Mailhardener is a service that allows you to monitor email for your domain(s) from the receiver's perspective. It allows you to see which computers are sending email using your domain(s) in the sender or return addresses. It also shows you which server received these emails, and how these emails were processed by the receiver (accepted, rejected or marked as spam).
These are not only the emails that are sent from your own email server, but also external parties such as marketing services, accounting, billing, etc. Then there are also the unauthorised senders, these are spammers, scammers, botnets and other fraudulent actors. Mailhardener will show you where emails originate from and if the receiver accepted these emails.
1. Mailhardener guides you in setting up the DMARC (Domain-based Message Authentication, Reporting and Conformance) standard to aggregate reports and instruct systems that receive email on how to process emails from your domain.
Setting up DMARC consists of adding a text record to your domain's DNS settings. At first, you'll start with a monitoring only setting, to start monitoring without risk of accidentally blocking your email.

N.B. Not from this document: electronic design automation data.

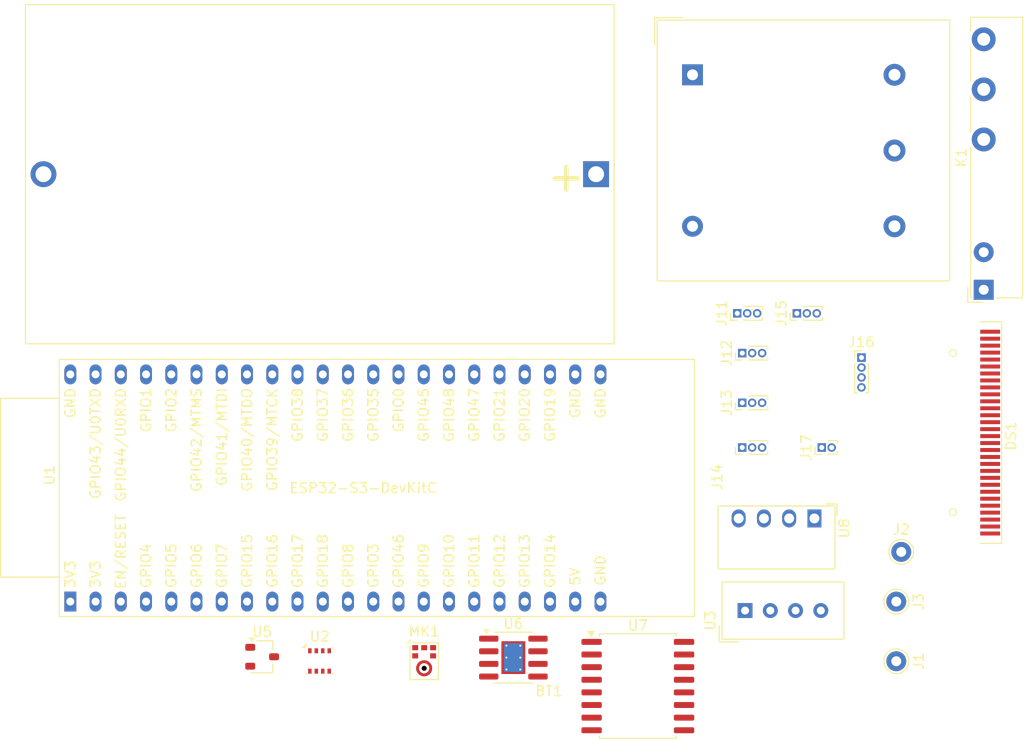
<source format=kicad_pcb>
(kicad_pcb
	(version 20241229)
	(generator "pcbnew")
	(generator_version "9.0")
	(general
		(thickness 1.6)
		(legacy_teardrops no)
	)
	(paper "A4")
	(layers
		(0 "F.Cu" signal)
		(2 "B.Cu" signal)
		(9 "F.Adhes" user "F.Adhesive")
		(11 "B.Adhes" user "B.Adhesive")
		(13 "F.Paste" user)
		(15 "B.Paste" user)
		(5 "F.SilkS" user "F.Silkscreen")
		(7 "B.SilkS" user "B.Silkscreen")
		(1 "F.Mask" user)
		(3 "B.Mask" user)
		(17 "Dwgs.User" user "User.Drawings")
		(19 "Cmts.User" user "User.Comments")
		(21 "Eco1.User" user "User.Eco1")
		(23 "Eco2.User" user "User.Eco2")
		(25 "Edge.Cuts" user)
		(27 "Margin" user)
		(31 "F.CrtYd" user "F.Courtyard")
		(29 "B.CrtYd" user "B.Courtyard")
		(35 "F.Fab" user)
		(33 "B.Fab" user)
		(39 "User.1" user)
		(41 "User.2" user)
		(43 "User.3" user)
		(45 "User.4" user)
	)
	(setup
		(pad_to_mask_clearance 0)
		(allow_soldermask_bridges_in_footprints no)
		(tenting front back)
		(pcbplotparams
			(layerselection 0x00000000_00000000_55555555_5755f5ff)
			(plot_on_all_layers_selection 0x00000000_00000000_00000000_00000000)
			(disableapertmacros no)
			(usegerberextensions no)
			(usegerberattributes yes)
			(usegerberadvancedattributes yes)
			(creategerberjobfile yes)
			(dashed_line_dash_ratio 12.000000)
			(dashed_line_gap_ratio 3.000000)
			(svgprecision 4)
			(plotframeref no)
			(mode 1)
			(useauxorigin no)
			(hpglpennumber 1)
			(hpglpenspeed 20)
			(hpglpendiameter 15.000000)
			(pdf_front_fp_property_popups yes)
			(pdf_back_fp_property_popups yes)
			(pdf_metadata yes)
			(pdf_single_document no)
			(dxfpolygonmode yes)
			(dxfimperialunits yes)
			(dxfusepcbnewfont yes)
			(psnegative no)
			(psa4output no)
			(plot_black_and_white yes)
			(plotinvisibletext no)
			(sketchpadsonfab no)
			(plotpadnumbers no)
			(hidednponfab no)
			(sketchdnponfab yes)
			(crossoutdnponfab yes)
			(subtractmaskfromsilk no)
			(outputformat 1)
			(mirror no)
			(drillshape 1)
			(scaleselection 1)
			(outputdirectory "")
		)
	)
	(net 0 "")
	(net 1 "Net-(DS1-BS0)")
	(net 2 "Net-(DS1-D0)")
	(net 3 "Net-(DS1-D5)")
	(net 4 "Net-(J17-Pin_1)")
	(net 5 "Net-(BT1--)")
	(net 6 "Net-(DS1-D2)")
	(net 7 "Net-(DS1-D7)")
	(net 8 "Net-(J17-Pin_2)")
	(net 9 "Net-(DS1-D4)")
	(net 10 "Net-(J14-Pin_2)")
	(net 11 "Net-(DS1-D1)")
	(net 12 "Net-(J12-Pin_2)")
	(net 13 "unconnected-(DS1-NC-Pad7)")
	(net 14 "Net-(J15-Pin_2)")
	(net 15 "Net-(DS1-D3)")
	(net 16 "Net-(J13-Pin_2)")
	(net 17 "Net-(DS1-D6)")
	(net 18 "Net-(J16-Pin_2)")
	(net 19 "Net-(MK1-WS)")
	(net 20 "Net-(MK1-SD)")
	(net 21 "Net-(MK1-SCK)")
	(net 22 "Net-(BT1-+)")
	(net 23 "unconnected-(MK1-LR-Pad2)")
	(net 24 "Net-(J11-Pin_2)")
	(net 25 "Net-(J15-Pin_3)")
	(net 26 "Net-(U1-GPIO36)")
	(net 27 "Net-(U1-GPIO21)")
	(net 28 "Net-(J16-Pin_3)")
	(net 29 "Net-(U1-GPIO38)")
	(net 30 "Net-(U1-GPIO18{slash}ADC2_CH7)")
	(net 31 "Net-(U1-GPIO35)")
	(net 32 "Net-(U1-GPIO45)")
	(net 33 "Net-(U1-GPIO37)")
	(net 34 "unconnected-(U3-NC-Pad3)")
	(net 35 "unconnected-(U6-EPAD-Pad9)")
	(net 36 "Net-(SC1-+)")
	(net 37 "unconnected-(VoltageSensorU6-V+-Pad5)")
	(net 38 "Net-(U1-GPIO9{slash}ADC1_CH8)")
	(net 39 "Net-(U1-GPIO8{slash}ADC1_CH7)")
	(net 40 "Net-(U6-~{CHRG})")
	(footprint "Sensor:Aosong_DHT11_5.5x12.0_P2.54mm" (layer "F.Cu") (at 112.7875 82.9025 90))
	(footprint "Sensor_Audio:InvenSense_ICS-43434-6_3.5x2.65mm" (layer "F.Cu") (at 80.5 88))
	(footprint "Battery:BatteryHolder_Bulgin_BX0036_1xC" (layer "F.Cu") (at 97.8 39 180))
	(footprint "Connector_PinHeader_1.00mm:PinHeader_1x03_P1.00mm_Vertical" (layer "F.Cu") (at 112.5 62 90))
	(footprint "Package_SO:SOIC-16W_7.5x10.3mm_P1.27mm" (layer "F.Cu") (at 102 90.5))
	(footprint "Connector_PinHeader_1.00mm:PinHeader_1x03_P1.00mm_Vertical" (layer "F.Cu") (at 112 53 90))
	(footprint "Package_SO:SOIC-8-1EP_3.9x4.9mm_P1.27mm_EP2.41x3.3mm_ThermalVias" (layer "F.Cu") (at 89.475 87.635))
	(footprint "Connector_Pin:Pin_D1.0mm_L10.0mm" (layer "F.Cu") (at 128 88 90))
	(footprint "PCM_Espressif:ESP32-S3-DevKitC" (layer "F.Cu") (at 44.9 82 90))
	(footprint "Sensor_Voltage:LEM_LV25-P" (layer "F.Cu") (at 107.5 29))
	(footprint "Connector_Pin:Pin_D1.0mm_L10.0mm" (layer "F.Cu") (at 128 82 90))
	(footprint "Package_TO_SOT_SMD:SOT-23W" (layer "F.Cu") (at 64.2 87.55))
	(footprint "Connector_PinHeader_1.00mm:PinHeader_1x04_P1.00mm_Vertical" (layer "F.Cu") (at 124.5 57.45))
	(footprint "Connector_PinHeader_1.00mm:PinHeader_1x03_P1.00mm_Vertical" (layer "F.Cu") (at 112.5 66.5 90))
	(footprint "Connector_Pin:Pin_D1.0mm_L10.0mm" (layer "F.Cu") (at 128.5 77 180))
	(footprint "Relay_THT:Relay_SPDT_Fujitsu_FTR-LYCA005x_FormC_Vertical" (layer "F.Cu") (at 136.7975 50.6275 90))
	(footprint "Connector_PinHeader_1.00mm:PinHeader_1x03_P1.00mm_Vertical" (layer "F.Cu") (at 118 53 90))
	(footprint "Connector_PinHeader_1.00mm:PinHeader_1x02_P1.00mm_Vertical" (layer "F.Cu") (at 120.5 66.5 90))
	(footprint "Package_LGA:Bosch_LGA-8_2.5x2.5mm_P0.65mm_ClockwisePinNumbering" (layer "F.Cu") (at 69.975 87.975))
	(footprint "Display:OLED-128O064D" (layer "F.Cu") (at 137.445 65 90))
	(footprint "Converter_DCDC:Converter_DCDC_Murata_CRE1xxxxxx3C_THT" (layer "F.Cu") (at 119.7625 73.6325 -90))
	(footprint "Connector_PinHeader_1.00mm:PinHeader_1x03_P1.00mm_Vertical" (layer "F.Cu") (at 112.5 57 90))
	(embedded_fonts no)
)

</source>
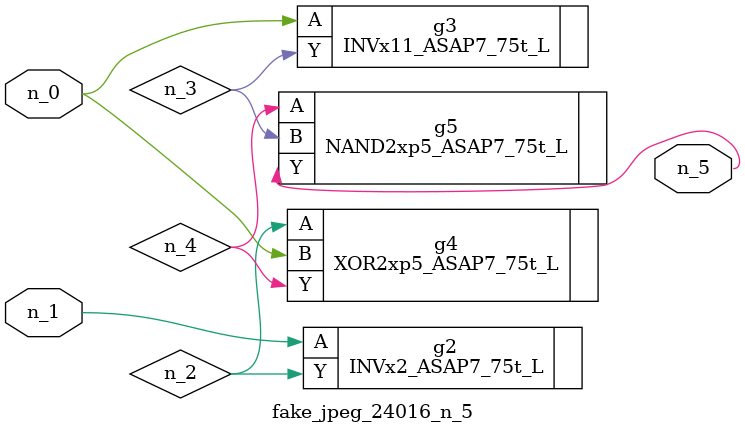
<source format=v>
module fake_jpeg_24016_n_5 (n_0, n_1, n_5);

input n_0;
input n_1;

output n_5;

wire n_3;
wire n_2;
wire n_4;

INVx2_ASAP7_75t_L g2 ( 
.A(n_1),
.Y(n_2)
);

INVx11_ASAP7_75t_L g3 ( 
.A(n_0),
.Y(n_3)
);

XOR2xp5_ASAP7_75t_L g4 ( 
.A(n_2),
.B(n_0),
.Y(n_4)
);

NAND2xp5_ASAP7_75t_L g5 ( 
.A(n_4),
.B(n_3),
.Y(n_5)
);


endmodule
</source>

2. With the monitoring in place, we'll help so setting up the various email sources (like your own email inbox, but also external services which you might use) in such way that these sources become trusted by the receivers. To do that, we leverage the SPF and DKIM standards.
3. Once all sources are set up correctly, you can start adjusting the DMARC settings to instruct receivers to quarantine or even reject emails that are not from a trusted source. This way you block unauthorized senders.
Any person or organisation that owns a domain name. Regardless if you run your own email server, or use a cloud email provider. Even if no email is sent from a domain it's useful to set up monitoring, as unauthorised senders might still try to use the domain name for their fraudulent activities.
For privacy reasons, the DMARC reports that Mailhardener processes for your domain contain very little information by design.
The reports do not contain email addresses, subjects, email contents or any other information that would allow a receiver of the report to extract any information that would be considered sensitive or private.